Hillary and Chelsea Clinton’s Gutsy Labor Theft

Hillary and Chelsea Clinton’s new book, The Book of Gutsy Women, actually isn’t as bad as it could be — at least when it comes to the content. Unfortunately, it shamelessly appropriates other people’s research without the slightest acknowledgment.

Hillary Clinton and Chelsea Clinton discuss their new book 'The Book of Gutsy Women' at the Wilshire Ebell Theatre on November 5, 2019 in Los Angeles, California. Emma McIntyre / Getty

When not provoking Bernie Sanders’s base into donating and phone-banking for him even more — thank you, Hillary! — the former Secretary of State, with her daughter, has been pursuing a sideline common to many has-beens: writing books.

At first glance, Hillary and Chelsea Clinton’s new book, The Book of Gutsy Women: Favorite Stories of Courage and Resilience, isn’t as bad as it could be. The mother-and-daughter pair don’t limit themselves to respectable Western role models or those who conform to their usual centrist ideology; Rigoberta Menchú, for example, fought on the opposite side of Guatemala’s civil war against a CIA-backed right-wing government (just the kind of government Secretary of State Hillary would have loved). While the book sometimes reads like an elementary school textbook, the portraits are accurate and go beyond sanitized caricature: the Clintons’ Helen Keller is a socialist and their Harriet Tubman is armed.

Here’s the problem, though: like liberal feminism in general, the text depends on the shameless appropriation of other people’s labor — mostly that of other women.

While Gutsy Women is well-researched, almost none of the scholars upon whose work it relies get credit.
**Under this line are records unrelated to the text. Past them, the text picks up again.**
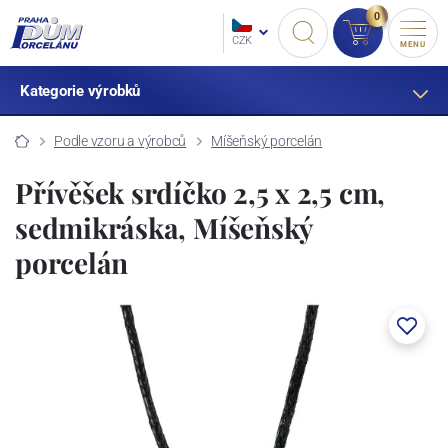
0
CZK
MENU
Kategorie výrobků
Podle vzoru a výrobců
Míšeňský porcelán
Přívěšek srdíčko 2,5 x 2,5 cm,
sedmikráska, Míšeňský
porcelán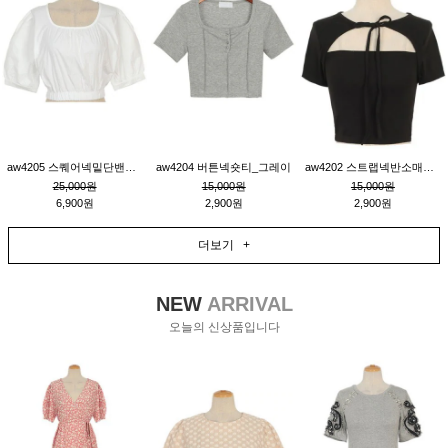
aw4205 스퀘어넥밑단밴딩숏블라우스_크림
aw4204 버튼넥숏티_그레이
aw4202 스트랩넥반소매숏티_블랙
25,000원
15,000원
15,000원
6,900원
2,900원
2,900원
더보기 +
NEW
ARRIVAL
오늘의 신상품입니다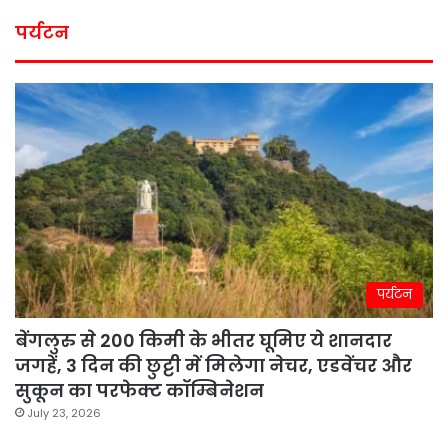
पर्यटन
पर्यटन
बेंगलुरु से 200 किमी के भीतर घूमिए ये शानदार
जगहें, 3 दिन की छुट्टी में मिलेगा नेचर, एडवेंचर और
सुकून का परफेक्ट कॉम्बिनेशन
July 23, 2026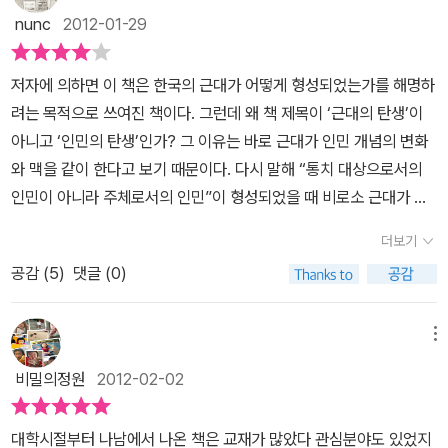
하여 국문담론은 지배층의 통치 축을 약화시키는 결과를 창출했다.
터 백성에 이르기까지 모든 계층의 의식부족으로 실제로 한글이 조금
자이자 대표적인 칼럼리스트 송호근 교수가 한국 사회의 현안과 주요
nunc
2012-01-29
저자는 이렇게 인민의 탄생을 조심스럽게 바라보고 있다. 그렇다면
씩 이용되게 된 시기는 반포 후 100년이 지난 뒤였고, 실제로 우리가
쟁점에 대한 고민과 성과를 엮어 낸 책입니다. 저자는 ‘단절과 비약’으
저자는 구체적으로 조선의 근대를 언제로 보고 있나?조선의 근대는
오늘날에 자유로이 이용할 수 있는 수준에 이르게 된 것은 현대 한글
로 분석에서 자주 이탈하는 한국사회를 분석하고 대안을 제시하기 위
저자에 의하면 이 책은 한국의 근대가 어떻게 형성되었는가를 해명하
바로 19세기 초반 순조 연간에 지식-권력이 분리되던 세도정치 때라
의 아버지인 주시경 선생이 연구를 거듭하고 나서였지요. 하지만 이
하여 기꺼이 조선으로 우회하는 긴 여행을 감행합니다. 근대 시민의
려는 목적으로 쓰여진 책이다. 그런데 왜 책 제목이 ‘근대의 탄생’이
고 밝히고 있다. 중앙과 지방간의 인적교류와 학문적 교류가 단절되
런 역사적 사실을 생각해보더라도 어쨌든 저 드라마 ‘뿌리 깊은 나무’
탄생 이전으로의 학문적 여정을 위하여 조선이라는 시공간을 선택한
아니고 ‘인민의 탄생’인가? 그 이유는 바로 근대가 인민 개념의 변화
던 시기에 느닷없이 근대가 찾아든 이유가 뭘까? 세도가 내부에서만
는 드라마적인 과장이 섞여있기도 하지만 제법 준수하게 한글이 어떻
것이지요. 그는 한문을 사용하는 양반 유교 사회의 붕괴가 바로 근대
와 맥을 같이 한다고 보기 때문이다. 다시 말해 “통치 대상으로서의
학문적 논쟁이 일어났을 때 그 변방에선 어떤 일들이 일어나는지를
게 받아들여지고, 동시에 어떻게 받아들여지지 않는가를 잘 드러내었
의 시작이고, 인민의 탄생이라고 주장합니다. 인민 - 민족과 민중을
인민이 아니라 주체로서의 인민”이 형성되었을 때 비로소 근대가 태
당시의 지배세력은 알지 못했다는 것이다. 조선은 지식사회라는 등식
던 수작이었습니다. 그런데 이 뿌리 깊은 나무에서 제가 감명 깊게 본
대신하여 송호근 교수는 푸코(M. Foucault)가 그랬던 것처럼 조선
동하게 된다는 것이다. 그러므로 ‘주체로서의 인민’이 형성되는 과정
을 떠받친 공식이 와해되는 틈새로 종교, 문예, 정치 영역에서 형성되
부분은 바로 세종과 세종의 한글 반포를 막으려는 세력(극중에서는
더보기
시대 지식의 계보를 탐사하겠다는 야심으로 조선 사대부의 성리학이
을 추적한다면 자연스레 우리사회에서 근대의 형성과정을 드러내 보
고 있었던 '평민 담론장'이 비로소 고개를 들었다는 것이다. 인민과 역
밀본이라고 이름 붙여져있습니다만)의 수장인 정기준(극중에서는 정
라는 강력한 지식권력을 분석하였습니다. 조선시대 평민과 천민을 합
공감 (
5
)
댓글 (0)
일 수 있을 것이라 생각한다. 그렇다면 ‘주체로서의 인민’은 어떻게
사의 접속이 비로소 이루어지던 역사의 장이었던 것이다. 갓난아기
도전의 동생의 아들)과의 마지막 대화였습니다. 정기준은 세종에게
쳐 일컬은 '인민'은 통치의 객체이자 대상에서, 새로운 인민으로 재탄
형성되는가. 이는 기존의 인민, 즉 ‘통치 대상으로서의 인민’이 처해
상태의 인민이 언문을 통해 겨우 말을 배워가며 옹알이를 하고 있을
죽어가는 몸을 이끌고 겨우 말합니다. ‘그대가 준 문자를 통해서 백성
생합니다. 저자는 민중이라는 호명이 부르주아지와 프롤레타리아가
있던 조건과 그 조건의 변화과정을 살펴보아야 한다. 건국 이래로 조
때 느닷없이 찾아든 정신적 성숙과 함께 성장통을 겪은 셈이라고 해
메뉴
은 지혜를 가지게 되겠지만 그만큼 더 지배층에게 쉽게 속게 될 것이
부재한 한국의 특수성을 간과하는 것이라고 생각하고, 민족은 국사학
선은 유교국가로서 매우 강고한 통치 구조를 유지해 오고 있었다. 이
야할까? 그리하여 명사에서 동사로 이동한 주체로의 인민은 무수한
다.’ 라고 말이지요. 세종은 그 말을 듣고 잠시 생각에 잠겼다가 크게
비밀의정원
2012-02-02
계의 목적론적 역사관이기 때문에 적합하지 않다고 생각합니다. 그는
통치 구조의 세 축은 “성리학적 우주관과 조상 숭배를 통치 이념과 결
술어를 가지게 되었다. 인민으로서 ~되어가기는 시간의 경험과 공간
웃으면서 정기준의 말에 반박합니다. ‘때로는 백성들은 질 것이고 때
역사학자들이 분절적인 좁은 시야로 역사를 보기 때문에 미시적 접근
부시킨 ‘종교적 의례’, 신분 직역과 부세 의무를 강제하는 ‘향촌 지배’,
적 배경이 있어야 완성되어지는 것이거늘, 자기의식 없이는 주체는
로는 이길 것이나 그것은 상관없다. 그것이 역사다. 네 말 대로 백성들
대학시절부터 나남에서 나온 책은 교재가 많았다 관심분야도 있었지
을 할 뿐, 거시적인 구조를 간과하여 역사를 제대로 조망하지 못했다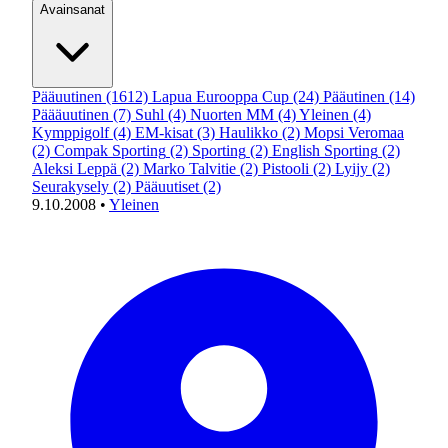
Avainsanat
Pääuutinen
(1612)
Lapua Eurooppa Cup
(24)
Pääutinen
(14)
Päääuutinen
(7)
Suhl
(4)
Nuorten MM
(4)
Yleinen
(4)
Kymppigolf
(4)
EM-kisat
(3)
Haulikko
(2)
Mopsi Veromaa
(2)
Compak Sporting
(2)
Sporting
(2)
English Sporting
(2)
Aleksi Leppä
(2)
Marko Talvitie
(2)
Pistooli
(2)
Lyijy
(2)
Seurakysely
(2)
Pääuutiset
(2)
9.10.2008
•
Yleinen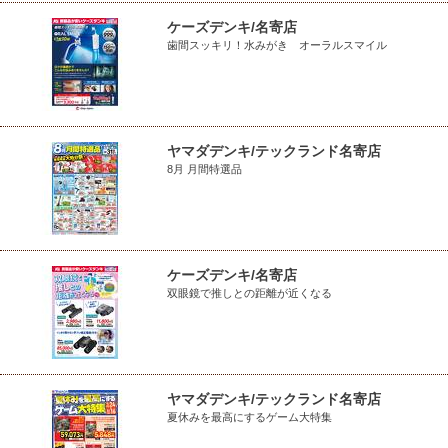
ケーズデンキ/名寄店
歯間スッキリ！水みがき オーラルスマイル
ヤマダデンキ/テックランド名寄店
8月 月間特選品
ケーズデンキ/名寄店
双眼鏡で推しとの距離が近くなる
ヤマダデンキ/テックランド名寄店
夏休みを最高にするゲーム大特集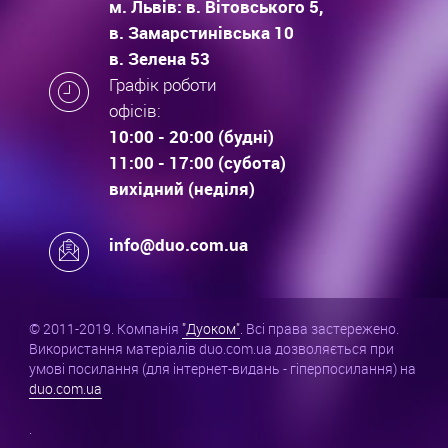
м. Львів: в. Вітовського 5,
в. Замарстинівська 10
в. Зелена 53
Графік роботи
офісів:
10:00 - 20:00 (будні)
11:00 - 17:00 (субота)
вихідний (неділя)
info@duo.com.ua
© 2011-2019. Компанія
"Дуоком"
. Всі права застережено.
Використання матеріалів duo.com.ua дозволяється при
умові посилання (для інтернет-видань - гіперпосилання) на
duo.com.ua
.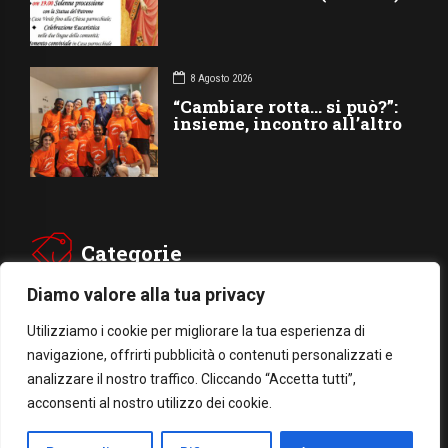
8 Agosto 2026
“Cambiare rotta… si può?”:
insieme, incontro all’altro
Categorie
Diamo valore alla tua privacy
CHIESA
SOCIETÁ
Utilizziamo i cookie per migliorare la tua esperienza di
navigazione, offrirti pubblicità o contenuti personalizzati e
CARITÁ
GIUBILEO
analizzare il nostro traffico. Cliccando “Accetta tutti”,
CULTURA
MEDIA
acconsenti al nostro utilizzo dei cookie.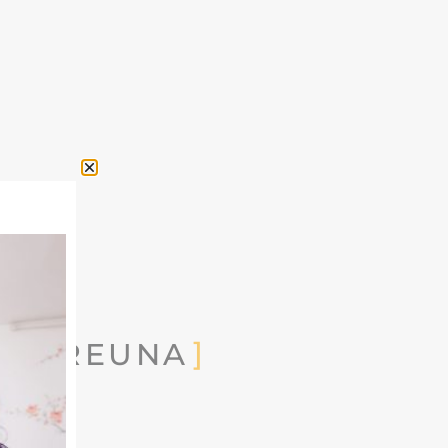
 IMPREUNA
The Clintons give Harriet Tubman biographer Catherine Clinton a mention, along with some of the women’s own autobiographies, but in most of the chapters, the biographers and scholars whose work has provided the material for these sketches go uncited. Substantial biographies have been written on many of these women, and though Gutsy Women’s sketches go deeper than Wikipedia, almost none of this work is mentioned. Each is packed with information that the Clintons surely didn’t know off the top of their heads — a detailed description, for example, of Frances Perkins’s experience of watching the Triangle Shirtwaist fire from the sidewalk below — and a large research team is thanked in the acknowledgements. Nonetheless, Gutsy Women has no footnotes or endnotes. There is no bibliography, no “recommended further reading.” Presumably, the Clintons concluded that sourcing was for non-gutsy wimps, those people-pleasing wallflowers who don’t want to rip off other people’s work without acknowledgement.

It nicely encapsulates what the Clintons’ brand of feminism is all about: even when they’re unearthing genuinely radical histories of struggle, they can’t help reproducing the system in which, for a couple women to succeed, a lot of other women — cleaners, secretaries, scholars, biographers — have to be exploited.

We would love to see the whole Clinton family find careers — or at least some hobbies — outside politics. But writing books may not be their best option.